- _Exercise material_

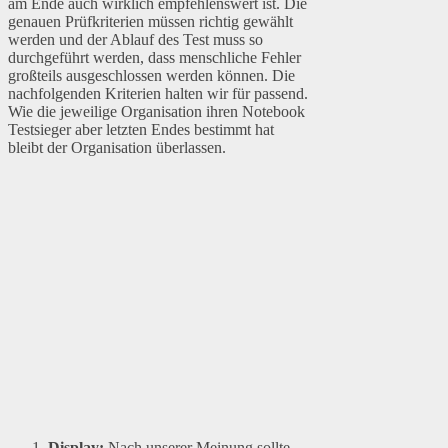
am Ende auch wirklich empfehlenswert ist. Die
genauen Prüfkriterien müssen richtig gewählt
werden und der Ablauf des Test muss so
durchgeführt werden, dass menschliche Fehler
großteils ausgeschlossen werden können. Die
nachfolgenden Kriterien halten wir für passend.
Wie die jeweilige Organisation ihren Notebook
Testsieger aber letzten Endes bestimmt hat
bleibt der Organisation überlassen.
Display:
Nach unserer Meinung sollte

- _Task statement_
Reproduce the text read from the rows above word for word, line by line, and leave the pictures out.

- _Written answer_
am Ende auch wirklich empfehlenswert ist. Die
genauen Prüfkriterien müssen richtig gewählt
werden und der Ablauf des Test muss so
durchgeführt werden, dass menschliche Fehler
großteils ausgeschlossen werden können. Die
nachfolgenden Kriterien halten wir für passend.
Wie die jeweilige Organisation ihren Notebook
Testsieger aber letzten Endes bestimmt hat
bleibt der Organisation überlassen.
Display:
Nach unserer Meinung sollte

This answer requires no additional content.